╭─ The records

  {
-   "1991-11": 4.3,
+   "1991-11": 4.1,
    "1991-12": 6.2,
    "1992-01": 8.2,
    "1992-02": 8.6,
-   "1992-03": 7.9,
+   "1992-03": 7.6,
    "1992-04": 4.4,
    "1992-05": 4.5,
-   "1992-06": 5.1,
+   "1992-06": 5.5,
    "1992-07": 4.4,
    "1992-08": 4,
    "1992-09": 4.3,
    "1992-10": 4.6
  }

╰─
╭─ The records

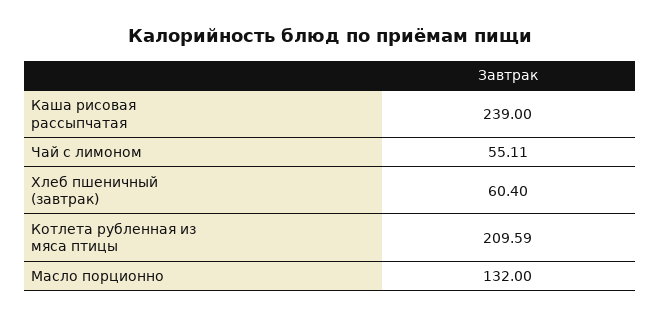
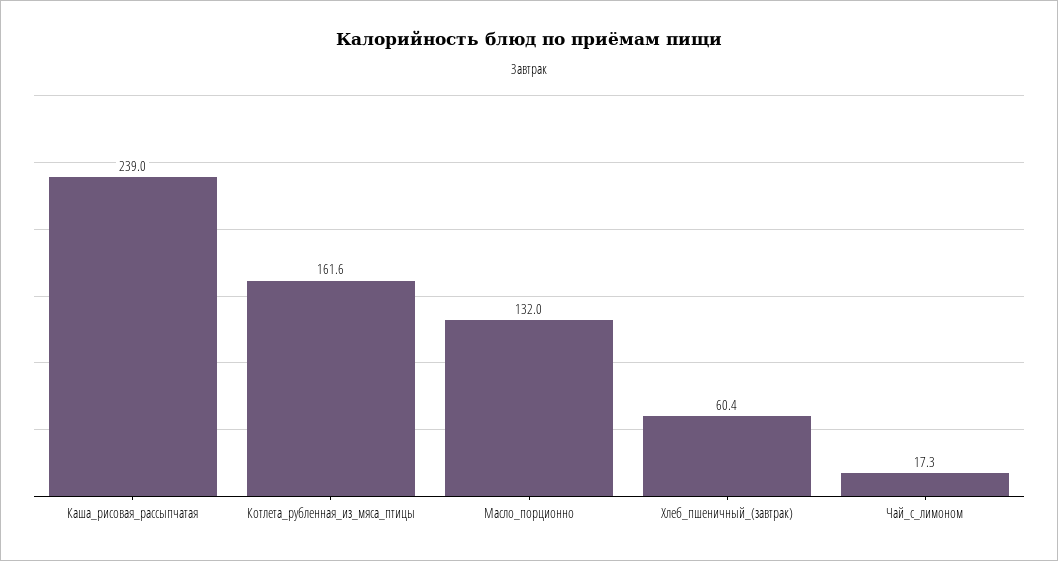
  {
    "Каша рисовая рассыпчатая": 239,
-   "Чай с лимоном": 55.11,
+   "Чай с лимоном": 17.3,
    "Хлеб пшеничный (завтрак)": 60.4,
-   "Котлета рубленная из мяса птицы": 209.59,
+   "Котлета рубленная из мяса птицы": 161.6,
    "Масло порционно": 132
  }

╰─

### What to do
The records are given above. Copy each line in them that holds "мяса".

### Completed exercise
-   "Котлета рубленная из мяса птицы": 209.59,
+   "Котлета рубленная из мяса птицы": 161.6,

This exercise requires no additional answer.